Distributed Operator Placement for IoT Data Analytics Across Edge and Cloud Resources

Published in CCGrid 2019, 2019

Recommended citation: Gibert Renart, Eduard*; da Silva Veith, Alexandre*; Balouek-Thomert, Daniel; de Assunção, Marcos Dias; Lefèvre, Laurent; Parashar, Manish

[Paper] [BIBTEX]

Abstract

The number of Internet of Things applications is forecast to exponentially grow within the coming decade. Owners of such applications strive to make predictions from large streams of complex input in near real time. Cloud-based architectures often centralize storage and processing, generating high data movement overheads that penalize real-time applications. Edge and Cloud architecture pushes computation closer to where the data is generated, reducing the cost of data movements and improving the application response time.

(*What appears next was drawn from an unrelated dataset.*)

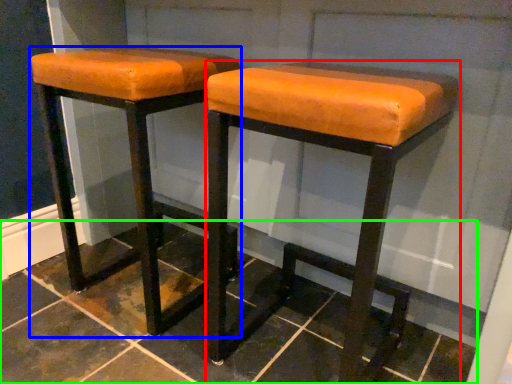
Question: Which is farther away from stool (highlighted by a red box)? stool (highlighted by a blue box) or tile (highlighted by a green box)?

Choices:
 (A) stool
 (B) tile

Answer: (B)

The heterogeneity among the edge devices and cloud servers introduces an important challenge for deciding how to split and orchestrate the IoT applications across the edge and the cloud. In this paper, we extend our IoT Edge Framework, called R-Pulsar, to propose a solution on how to split IoT applications dynamically across the edge and the cloud, allowing us to improve performance metrics such as end-to-end latency (response time), bandwidth consumption, and edge-to-cloud and cloud-to-edge messaging cost. Our approach consists of a programming model and real-world implementation of an IoT application. The results show that our approach can minimize the end-to-end latency by at least 38% by pushing part of the IoT application to the edge. Meanwhile, the edge-to-cloud data transfers are reduced by at least 38%, and the messaging costs are reduced by at least 50% when using the existing commercial edge cloud cost models.